Bruno accepta l’air attristé. Je compris sa peine. J’imaginais combien il avait envie de me tenir compagnie mais je n’avais pas le choix. J’avais peur de ma grande sœur et aussi de ma maman parce que papa serait déjà à son service.
Bruno ne se contraria point à mon ordre. Il partit puis je me jetai moi aussi, au pavé.
Au bout de quelques minutes, j’arrivai à la maison. Une fois la pièce affranchie, je fus surprise de la réaction de ma mère qui me fixa d’un regard noir.
Pendant que je montais les escaliers pour regagner ma chambre après l’avoir saluée, ma mère me rattrapa de sa voix.
– Grâce, reviens ici ! m’ordonna-t-elle, l’air rouge.
Je me retournai et l’approchai.
– Quelle heure fait-il ?
Je baissai la tête sans broncher mot.
– N’est-ce pas à toi que je m’adresse ? reprit-elle de plus belle, très énervée.
Une fois de plus, je rebaissai la tête sans dire mot.
– Depuis quand il t’a été permis de revenir tardivement à la maison ?
Je gardai ma bouche bée.
– Et d’ailleurs, qui était ce Bruno avec qui tu étais debout à l’école en train de parler ?
Mon cœur s’explosa dans ma poitrine.
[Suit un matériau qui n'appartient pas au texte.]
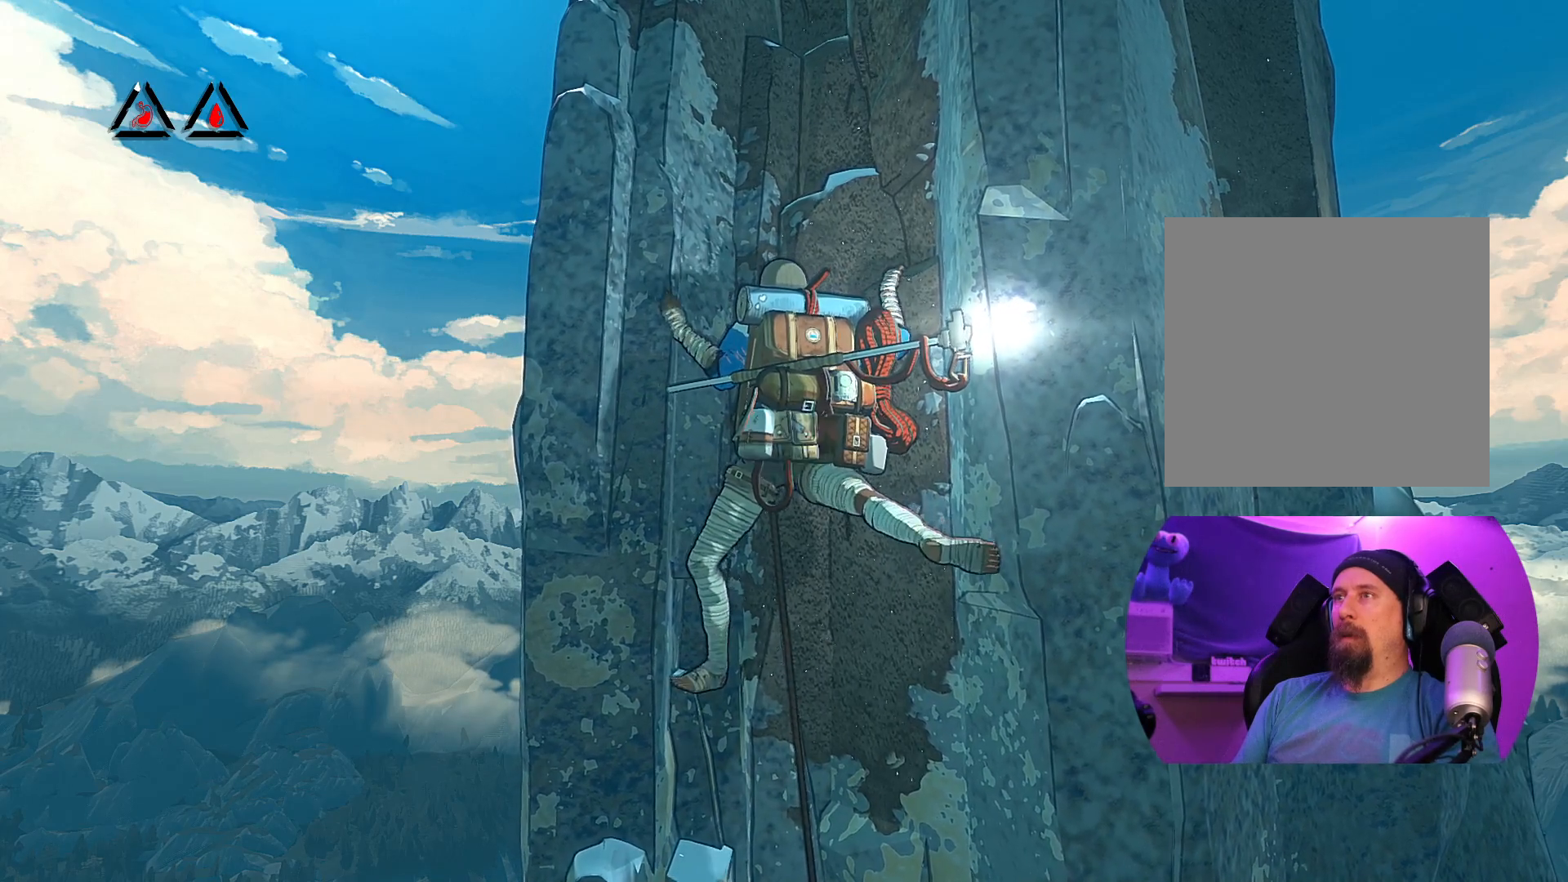
{"buttons": [], "left_stick": "center", "right_stick": "center", "events": [[300, "left_stick", "down-right"], [417, "left_stick", "center"]]}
Comment était-elle arrivée à savoir que j’étais restée debout avec un homme ? Comment était-elle arrivée à connaître avec précision cet homme en question ? Avait-elle mis des surveillants à ma portée ? Avait-elle mis des caméras cachées pour me surveiller ? Des interrogations me hantaient l’esprit.
Je soulevai la tête pour lui exprimer ma désolation mais bouf ! Mes deux joues reçurent deux claques successives.
Je fus aussitôt déséquilibrée et tombai par terre. Ma mère m’ordonna de me mettre à genoux et alla dans sa chambre chercher sa ceinture.
– Allez, enlève tous tes vêtements, me consigna-t-elle.
J’obtempérai. Ma daronne se jeta sur moi et commença à m’agripper des coups de cravache. Elle me ligota pendant un bon moment.
Ce lundi, jamais je ne l’oublierai. Elle me corrigea bien et me priva de mon repas du soir. Tout mon corps était cicatrisé. Au cours de la correction, un petit fer qui fut au bout de la ceinture m’atteignit le front et y laissa une cicatrice. Me frappant très fort, je reçus un coup violent sur mon sein gauche et celui-ci commença à saigner et à me faire très mal. Malgré ce sang qui avait taché ma tenue kaki, ma mère ne me lâcha pas prise. Je hurlais et lui demandais pardon mais ouf ! Je criais de sorte que quelqu’un pût venir à mon secours mais personne n’était venu.